From: "Maciej S. Szmigiero" <[email protected]>
When multiple VFIO devices are present in a VM the fact that their state
transitions on migration happen sequentially has a visible impact on
migration downtime.
This is because both PRE_COPY -> PRE_COPY_P2P -> STOP_COPY transitions on
the source and RESUMING -> RUNNING_P2P -> RUNNING transitions on the target
happen during the switchover phase.
During this phase the VM is stopped so the downtime is ticking.
These device state transitions are performed by VM state change handlers
registered by the VFIO device migration code.
Instead of performing such state transition synchronously launch a thread
performing the state change in parallel with other VFIO devices and other
VM state change handlers at the particular VFIO device qdev tree depth.

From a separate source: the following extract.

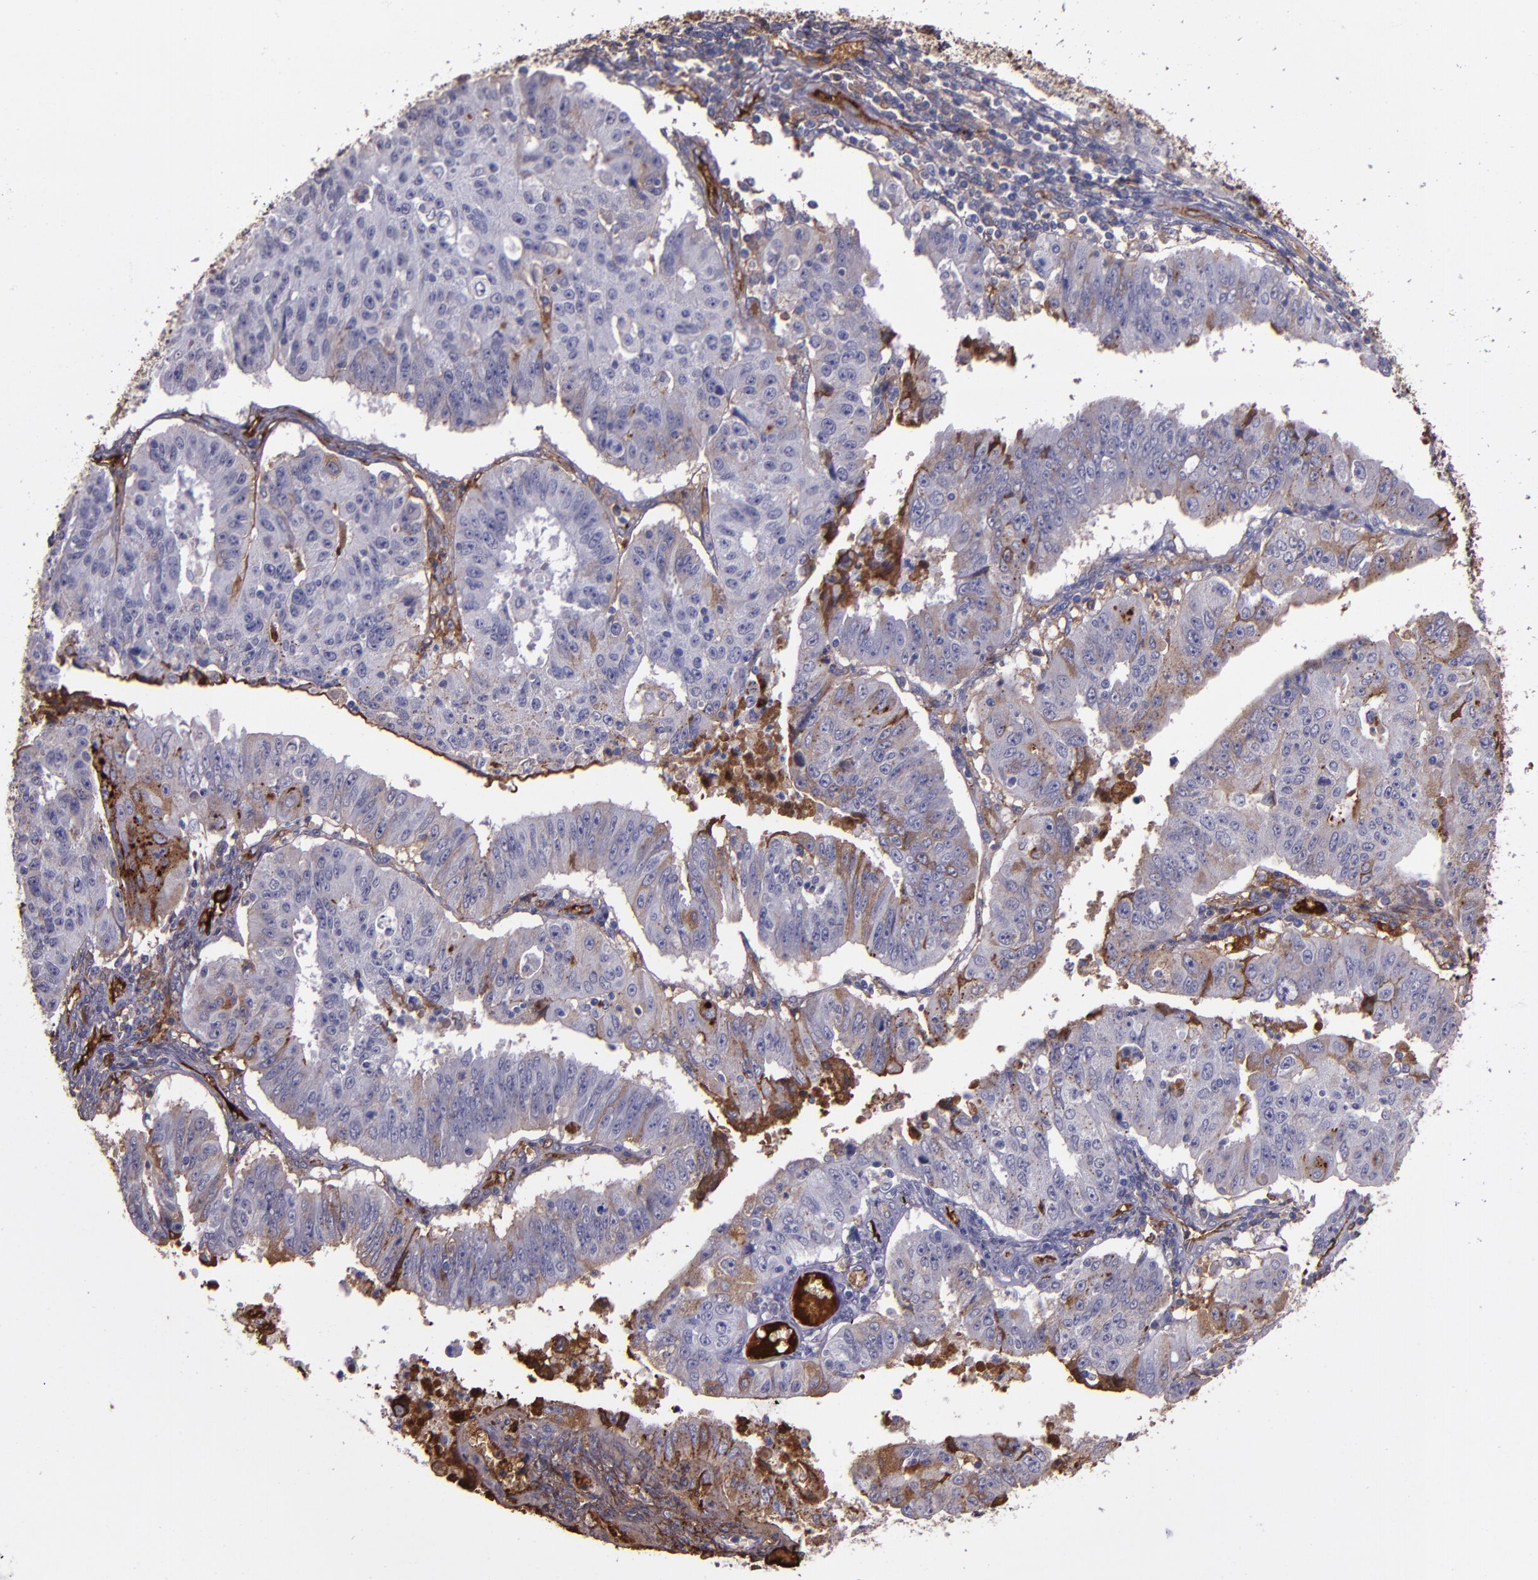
{"staining": {"intensity": "weak", "quantity": "<25%", "location": "cytoplasmic/membranous"}, "tissue": "endometrial cancer", "cell_type": "Tumor cells", "image_type": "cancer", "snomed": [{"axis": "morphology", "description": "Adenocarcinoma, NOS"}, {"axis": "topography", "description": "Endometrium"}], "caption": "Protein analysis of adenocarcinoma (endometrial) displays no significant staining in tumor cells.", "gene": "A2M", "patient": {"sex": "female", "age": 42}}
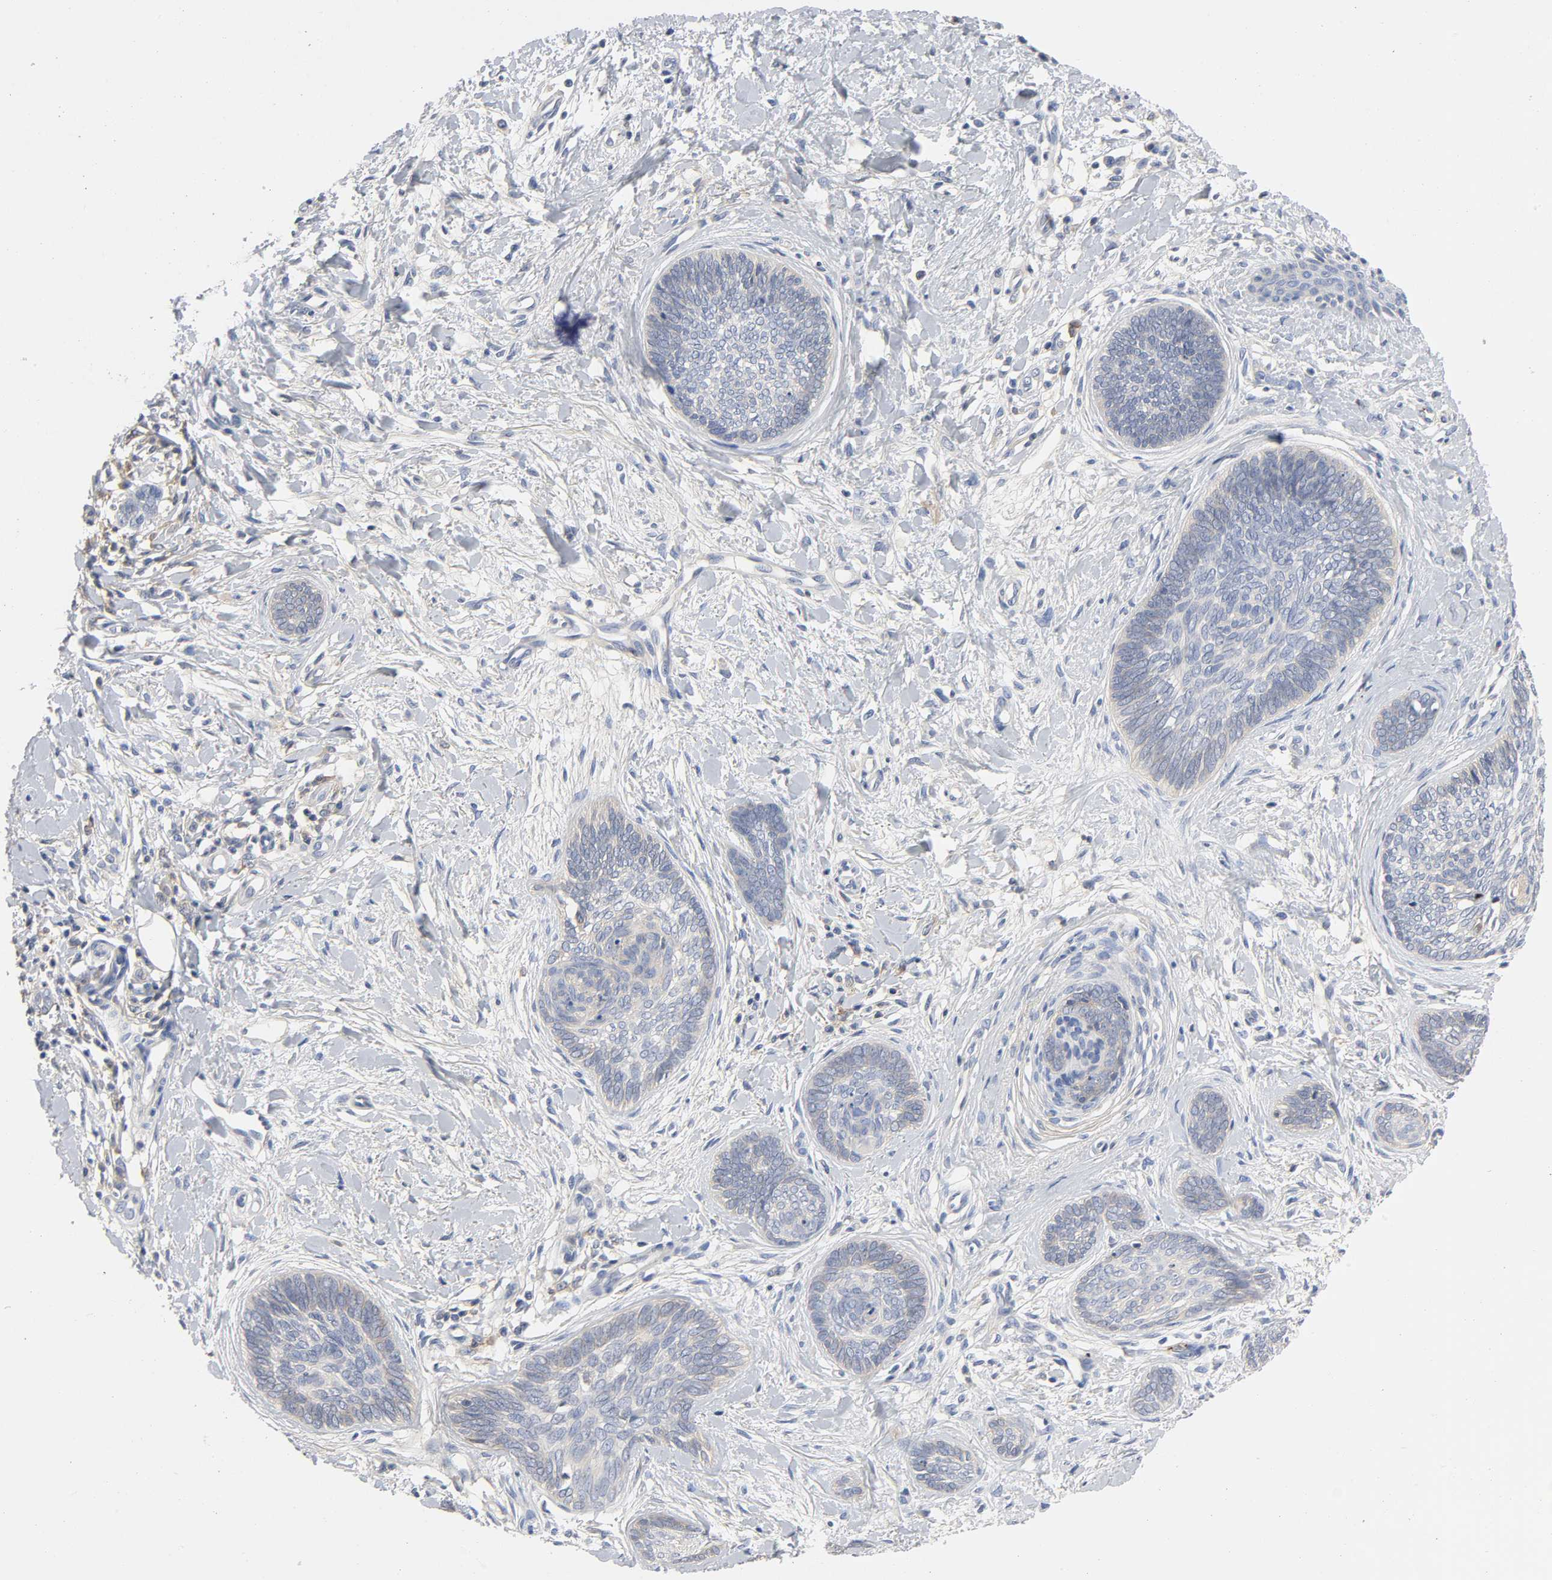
{"staining": {"intensity": "negative", "quantity": "none", "location": "none"}, "tissue": "skin cancer", "cell_type": "Tumor cells", "image_type": "cancer", "snomed": [{"axis": "morphology", "description": "Basal cell carcinoma"}, {"axis": "topography", "description": "Skin"}], "caption": "Tumor cells show no significant expression in basal cell carcinoma (skin). Brightfield microscopy of immunohistochemistry stained with DAB (3,3'-diaminobenzidine) (brown) and hematoxylin (blue), captured at high magnification.", "gene": "SRC", "patient": {"sex": "female", "age": 81}}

Only wait for this thread to finish *after* all other handlers at this
tree depth finish doing their jobs.
To implement the above allow adjustment of priority for VM state change
handlers - specifically allow registering qdev VM state change handlers
below and above the normal priority level for the registering device qdev
tree depth, but still properly ordered with respect to handlers
registered at other tree depths.
This way these state transitions can happen in parallel not only with
respect to other VFIO device instances but also ordinary (serialized)
handlers for other devices at this qdev tree depth.
Downtime results:
4 VFs 2 VFs 1 VF
Disabled: 1385 ms 758 ms 497 ms
Enabled: 986 ms 653 ms 493 ms
IMPROVEMENT: ~29 % ~14 % ~0 %
Test VM shape:
vCPU 12 cores x 2 threads, 15 GiB RAM.
VFIO devices in the source and target machine:
Mellanox ConnectX-7 with 100GbE link and ~100 MiB of device state per VF.
Maciej S. Szmigiero (2):
system/runstate: Allow adjustment of priority for VM state change
handlers
vfio/migration: Parallelize device state transitions
hw/core/vm-change-state-handler.c | 22 ++--
hw/vfio/migration.c | 174 ++++++++++++++++++++++++++++--
hw/vfio/pci.c | 2 +
hw/vfio/vfio-migration-internal.h | 4 +-
include/hw/vfio/vfio-device.h | 1 +
include/system/runstate.h | 2 +-
6 files changed, 189 insertions(+), 16 deletions(-)